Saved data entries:
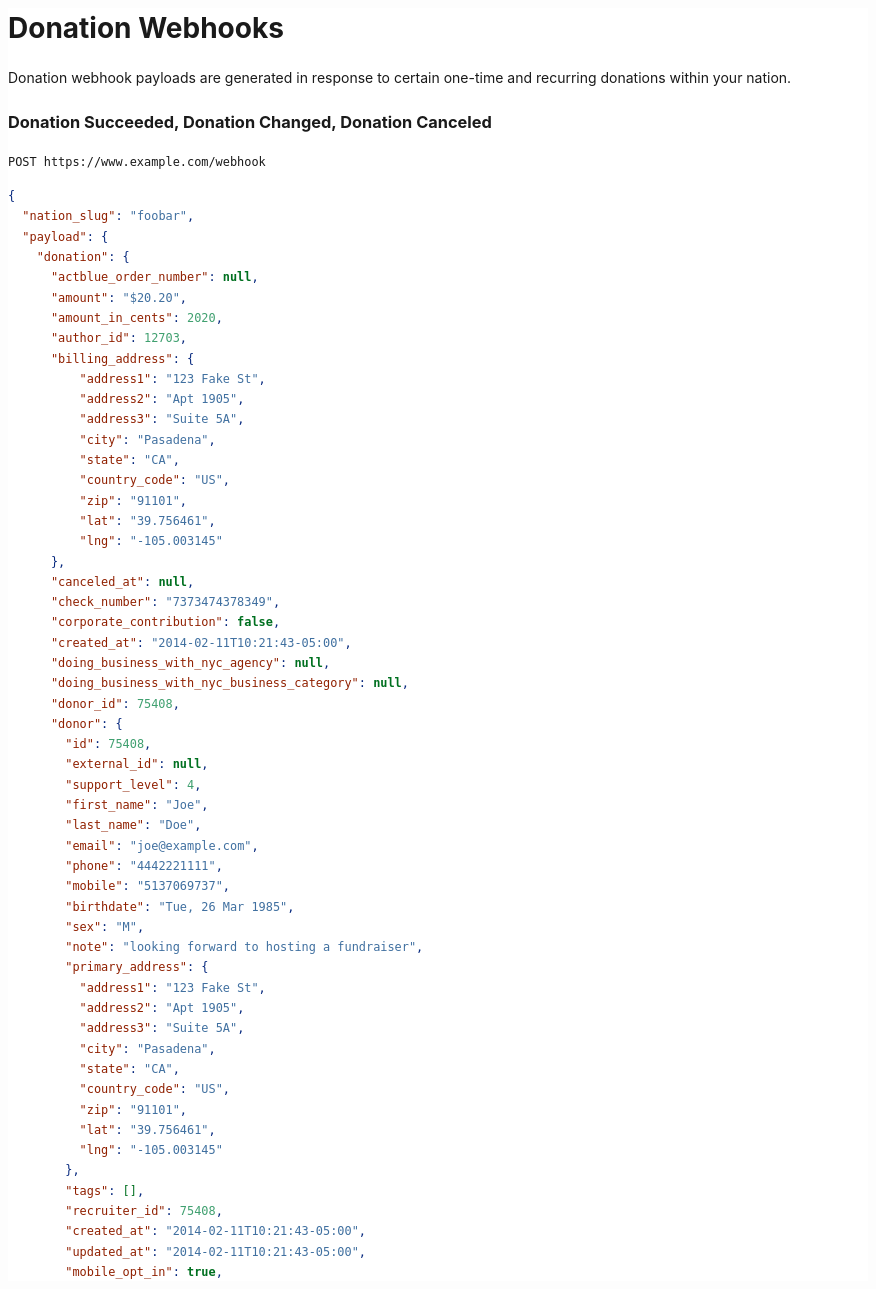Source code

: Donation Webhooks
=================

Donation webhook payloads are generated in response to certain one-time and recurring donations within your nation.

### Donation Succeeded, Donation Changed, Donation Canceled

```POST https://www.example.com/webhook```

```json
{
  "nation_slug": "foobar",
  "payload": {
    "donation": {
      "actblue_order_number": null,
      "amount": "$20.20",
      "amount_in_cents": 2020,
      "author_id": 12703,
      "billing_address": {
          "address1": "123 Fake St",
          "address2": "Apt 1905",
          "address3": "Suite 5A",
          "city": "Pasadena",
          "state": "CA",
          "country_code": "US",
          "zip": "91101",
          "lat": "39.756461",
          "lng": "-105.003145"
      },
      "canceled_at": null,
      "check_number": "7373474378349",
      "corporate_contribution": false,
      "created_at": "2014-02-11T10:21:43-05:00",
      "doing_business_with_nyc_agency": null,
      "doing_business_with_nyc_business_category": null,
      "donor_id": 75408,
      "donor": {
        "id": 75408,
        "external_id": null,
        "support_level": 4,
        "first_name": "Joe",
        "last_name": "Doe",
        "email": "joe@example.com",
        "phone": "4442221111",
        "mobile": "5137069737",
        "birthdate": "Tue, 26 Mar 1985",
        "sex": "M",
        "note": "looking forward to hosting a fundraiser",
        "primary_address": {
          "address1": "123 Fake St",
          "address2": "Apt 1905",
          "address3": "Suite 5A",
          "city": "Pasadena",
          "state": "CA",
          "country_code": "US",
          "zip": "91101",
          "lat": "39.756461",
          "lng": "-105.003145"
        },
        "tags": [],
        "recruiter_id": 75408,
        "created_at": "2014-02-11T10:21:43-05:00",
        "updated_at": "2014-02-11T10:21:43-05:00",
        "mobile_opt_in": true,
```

* * *

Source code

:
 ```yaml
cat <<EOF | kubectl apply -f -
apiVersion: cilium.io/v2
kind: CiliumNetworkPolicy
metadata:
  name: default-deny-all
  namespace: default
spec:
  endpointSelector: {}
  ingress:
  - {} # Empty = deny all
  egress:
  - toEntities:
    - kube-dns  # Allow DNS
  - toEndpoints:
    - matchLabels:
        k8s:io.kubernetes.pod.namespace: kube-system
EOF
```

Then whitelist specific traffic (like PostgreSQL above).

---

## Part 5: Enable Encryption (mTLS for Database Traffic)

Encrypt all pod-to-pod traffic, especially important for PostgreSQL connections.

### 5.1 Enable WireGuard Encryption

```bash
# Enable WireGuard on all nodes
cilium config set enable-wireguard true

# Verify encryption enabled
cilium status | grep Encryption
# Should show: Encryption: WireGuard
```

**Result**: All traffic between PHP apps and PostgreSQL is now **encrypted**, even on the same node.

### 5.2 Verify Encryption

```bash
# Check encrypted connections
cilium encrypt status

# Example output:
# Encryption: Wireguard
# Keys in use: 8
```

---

### Required work
Please report all lines in the entries where "null" appears.

### Answer to this task
      "actblue_order_number": null,
      "canceled_at": null,
      "doing_business_with_nyc_agency": null,
      "doing_business_with_nyc_business_category": null,
        "external_id": null,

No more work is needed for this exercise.